Ele copiou a idéia do prédio na vizinha rua Jandira. Lá, José da Costa Silva, 51, que trabalha em prédios desde 1972, bolou ele mesmo o projeto da lixeira. "No Morumbi [onde trabalhava] eu tinha problema, mas não como aqui." O bairro, plano e com muitos prédios de luxo, é vasculhado o dia inteiro por catadores com suas carroças de mão.
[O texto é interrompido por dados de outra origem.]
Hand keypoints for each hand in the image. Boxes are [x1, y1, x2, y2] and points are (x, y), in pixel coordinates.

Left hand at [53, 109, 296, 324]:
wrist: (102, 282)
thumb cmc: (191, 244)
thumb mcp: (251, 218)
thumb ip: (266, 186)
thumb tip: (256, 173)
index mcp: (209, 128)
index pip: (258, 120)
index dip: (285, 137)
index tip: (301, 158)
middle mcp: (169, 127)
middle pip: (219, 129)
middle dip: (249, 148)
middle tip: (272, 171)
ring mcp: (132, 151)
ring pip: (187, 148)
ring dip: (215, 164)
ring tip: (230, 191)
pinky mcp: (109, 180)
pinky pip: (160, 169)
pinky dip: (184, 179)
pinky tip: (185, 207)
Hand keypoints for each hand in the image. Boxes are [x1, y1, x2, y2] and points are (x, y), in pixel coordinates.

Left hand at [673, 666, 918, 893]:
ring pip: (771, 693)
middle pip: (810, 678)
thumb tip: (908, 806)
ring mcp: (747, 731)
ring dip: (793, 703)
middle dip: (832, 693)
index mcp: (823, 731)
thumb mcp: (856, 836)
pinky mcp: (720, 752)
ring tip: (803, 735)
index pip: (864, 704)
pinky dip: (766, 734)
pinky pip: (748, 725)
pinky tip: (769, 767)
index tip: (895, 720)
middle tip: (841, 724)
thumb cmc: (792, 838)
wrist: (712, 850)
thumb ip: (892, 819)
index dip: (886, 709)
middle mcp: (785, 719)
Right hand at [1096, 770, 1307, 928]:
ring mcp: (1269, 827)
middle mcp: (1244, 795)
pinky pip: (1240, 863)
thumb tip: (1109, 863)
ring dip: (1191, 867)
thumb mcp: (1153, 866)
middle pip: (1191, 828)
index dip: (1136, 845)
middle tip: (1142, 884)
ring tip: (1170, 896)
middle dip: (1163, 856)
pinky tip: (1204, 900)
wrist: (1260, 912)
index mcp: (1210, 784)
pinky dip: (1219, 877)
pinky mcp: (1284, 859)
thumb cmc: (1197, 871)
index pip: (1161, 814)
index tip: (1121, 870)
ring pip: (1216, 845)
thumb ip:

O síndico Sérgio Tadeu Fraia, de 47 anos, empresário do ramo de distribuição de petróleo, conta que os lixeiros pararam para elogiar a lixeira fechada: "Eles adoraram porque fica tudo organizado".
Atento à nova tendência dos prédios de Indianópolis, o catador José Apolinário Ribeiro, 53, acha que "vai fechar tudo, não vai poder mais catar". Conta que nasceu e viveu no bairro, mas hoje fica na Chácara Flora -dormiria na rua naquela noite.
Nos bons dias, puxa 200 quilos de papelão, que lhe rendem R$ 12, vendidos para o Caipira, intermediário da avenida Água Espraiada. Garante ser cuidadoso, lamenta o malfeito dos outros e acredita conhecer as conseqüências para o restante da cidade: "As mulheres rasgam o lixo. Aí entope bueiro, entope tudo", afirma, referindo-se às catadoras.